We returned to the house and enjoyed a brief afternoon nap. For the rest of the afternoon the kitchen was a hive of activity; all hands were on deck as we got going with preparations for supper. I roasted chickens with butter and herbs from Ben's garden, D. made the most perfect, fragrant tarragon mayonnaise and Lucy assembled a salad of broad beans, peas, goats cheese and edible flowers. Bridie whipped up a wonderful meringue which we turned into pudding and served with passionfruit, mango, cream and ginger biscuits. We christened it the Dorset Mess. Ben had invited four friends over, including antique dealer Edward Hurst and his lovely wife Jane, a garden designer - we ate and drank into the night. Lots of fun.
A perfect moment just before our guests arrived - we sat in the garden with gin and tonics (yes, more gin), watching through the trees as the sun slowly began to set.
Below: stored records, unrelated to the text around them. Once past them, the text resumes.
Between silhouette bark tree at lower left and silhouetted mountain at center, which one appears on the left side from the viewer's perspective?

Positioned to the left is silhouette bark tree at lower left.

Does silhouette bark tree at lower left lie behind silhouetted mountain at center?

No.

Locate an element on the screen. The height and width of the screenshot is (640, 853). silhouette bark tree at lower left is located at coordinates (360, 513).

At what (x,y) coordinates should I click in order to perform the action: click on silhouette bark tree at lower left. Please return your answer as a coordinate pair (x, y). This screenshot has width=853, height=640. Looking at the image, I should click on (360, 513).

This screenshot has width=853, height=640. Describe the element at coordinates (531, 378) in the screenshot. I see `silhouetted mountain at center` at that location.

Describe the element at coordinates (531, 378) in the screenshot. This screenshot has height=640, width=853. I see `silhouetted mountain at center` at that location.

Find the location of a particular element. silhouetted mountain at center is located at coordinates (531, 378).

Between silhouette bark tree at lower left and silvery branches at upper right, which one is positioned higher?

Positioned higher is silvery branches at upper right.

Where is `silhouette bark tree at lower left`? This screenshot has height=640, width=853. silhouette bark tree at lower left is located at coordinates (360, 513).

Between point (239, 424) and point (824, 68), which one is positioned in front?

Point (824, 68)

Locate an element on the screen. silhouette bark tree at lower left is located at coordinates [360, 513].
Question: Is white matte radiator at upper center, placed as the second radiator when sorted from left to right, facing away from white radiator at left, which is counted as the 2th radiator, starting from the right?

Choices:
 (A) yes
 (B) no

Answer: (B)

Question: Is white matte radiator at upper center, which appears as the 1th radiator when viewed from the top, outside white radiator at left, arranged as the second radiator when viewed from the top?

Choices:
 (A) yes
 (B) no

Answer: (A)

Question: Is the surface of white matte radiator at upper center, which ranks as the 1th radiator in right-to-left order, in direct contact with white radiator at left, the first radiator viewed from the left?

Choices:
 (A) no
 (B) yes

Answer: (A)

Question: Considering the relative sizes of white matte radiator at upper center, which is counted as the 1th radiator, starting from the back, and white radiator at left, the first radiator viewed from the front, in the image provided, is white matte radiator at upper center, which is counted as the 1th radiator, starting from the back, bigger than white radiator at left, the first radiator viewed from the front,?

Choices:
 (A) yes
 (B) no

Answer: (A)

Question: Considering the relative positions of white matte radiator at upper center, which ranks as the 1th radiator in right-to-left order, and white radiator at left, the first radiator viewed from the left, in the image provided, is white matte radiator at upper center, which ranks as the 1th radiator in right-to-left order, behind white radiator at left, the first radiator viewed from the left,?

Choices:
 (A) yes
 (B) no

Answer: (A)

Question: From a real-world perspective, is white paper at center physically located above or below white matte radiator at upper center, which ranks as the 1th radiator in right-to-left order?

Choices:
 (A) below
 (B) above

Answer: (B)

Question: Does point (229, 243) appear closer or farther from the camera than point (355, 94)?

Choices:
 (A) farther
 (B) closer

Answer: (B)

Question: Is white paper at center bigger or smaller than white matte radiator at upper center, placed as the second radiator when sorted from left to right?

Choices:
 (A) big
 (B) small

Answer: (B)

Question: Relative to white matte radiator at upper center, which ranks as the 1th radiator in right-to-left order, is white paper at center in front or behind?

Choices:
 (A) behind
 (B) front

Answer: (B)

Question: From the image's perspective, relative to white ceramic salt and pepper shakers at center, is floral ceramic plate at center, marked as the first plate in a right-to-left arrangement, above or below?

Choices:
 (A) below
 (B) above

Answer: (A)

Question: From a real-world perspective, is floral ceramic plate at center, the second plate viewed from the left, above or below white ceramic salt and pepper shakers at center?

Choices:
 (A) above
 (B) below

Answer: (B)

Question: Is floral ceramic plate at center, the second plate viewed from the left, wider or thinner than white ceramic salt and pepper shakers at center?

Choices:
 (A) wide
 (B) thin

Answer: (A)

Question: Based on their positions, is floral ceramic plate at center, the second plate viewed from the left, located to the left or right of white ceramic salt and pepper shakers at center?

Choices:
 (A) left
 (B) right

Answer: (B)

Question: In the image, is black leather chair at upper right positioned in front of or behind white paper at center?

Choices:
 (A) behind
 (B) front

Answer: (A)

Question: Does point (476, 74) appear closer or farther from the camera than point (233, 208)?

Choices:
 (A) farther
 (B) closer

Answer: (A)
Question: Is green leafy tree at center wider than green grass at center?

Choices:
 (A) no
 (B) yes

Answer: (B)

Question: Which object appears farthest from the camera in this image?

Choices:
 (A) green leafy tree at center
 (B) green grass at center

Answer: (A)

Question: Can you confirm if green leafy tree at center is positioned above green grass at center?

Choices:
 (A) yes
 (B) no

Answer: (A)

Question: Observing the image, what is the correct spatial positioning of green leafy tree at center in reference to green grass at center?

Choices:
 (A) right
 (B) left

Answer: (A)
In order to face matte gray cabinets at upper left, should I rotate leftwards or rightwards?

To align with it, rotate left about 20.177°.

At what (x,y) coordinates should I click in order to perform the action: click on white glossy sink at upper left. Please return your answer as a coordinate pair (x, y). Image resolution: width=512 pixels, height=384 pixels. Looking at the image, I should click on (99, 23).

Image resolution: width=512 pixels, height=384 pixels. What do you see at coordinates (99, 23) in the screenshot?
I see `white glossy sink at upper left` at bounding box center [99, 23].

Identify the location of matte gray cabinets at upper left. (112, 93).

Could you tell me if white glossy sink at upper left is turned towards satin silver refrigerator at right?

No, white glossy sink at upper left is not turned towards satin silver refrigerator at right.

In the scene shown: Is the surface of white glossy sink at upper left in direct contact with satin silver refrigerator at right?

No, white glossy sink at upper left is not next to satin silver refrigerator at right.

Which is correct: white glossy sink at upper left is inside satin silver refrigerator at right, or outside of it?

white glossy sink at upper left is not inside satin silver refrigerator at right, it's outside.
Sunday morning passed most gently, as all good Sunday mornings should. Eggs, bacon and coffee swiftly brought us all back to life and cured our slightly sore heads. We read the newspapers and meandered on down to the lake once more, via the sweet little church which sits at the end of Ben's garden.
Hazy weekend morning light.
D. drove us through the village to drop off a bunch of peonies at Anthony and Harriet's house (Anthony and Harriet were the other two guests at dinner the previous night). They have an incredible home. As in, absolutely incredible and completely wondrous. This is a corner of their entrance hall.
After a quick lunch of leftovers stuffed into sandwiches, we put the Old Parsonage to sleep and began making our way back to the city, taking a detour via Salisbury to visit a client. I love this quick snap of Duncan which I took in Ben's newly painted and really quite spectacular purple dining room before we departed. The intense colour has divided opinion - personally I'm in favour - it's magical after dark...
All in all, a sublime weekend. Thanks Ben!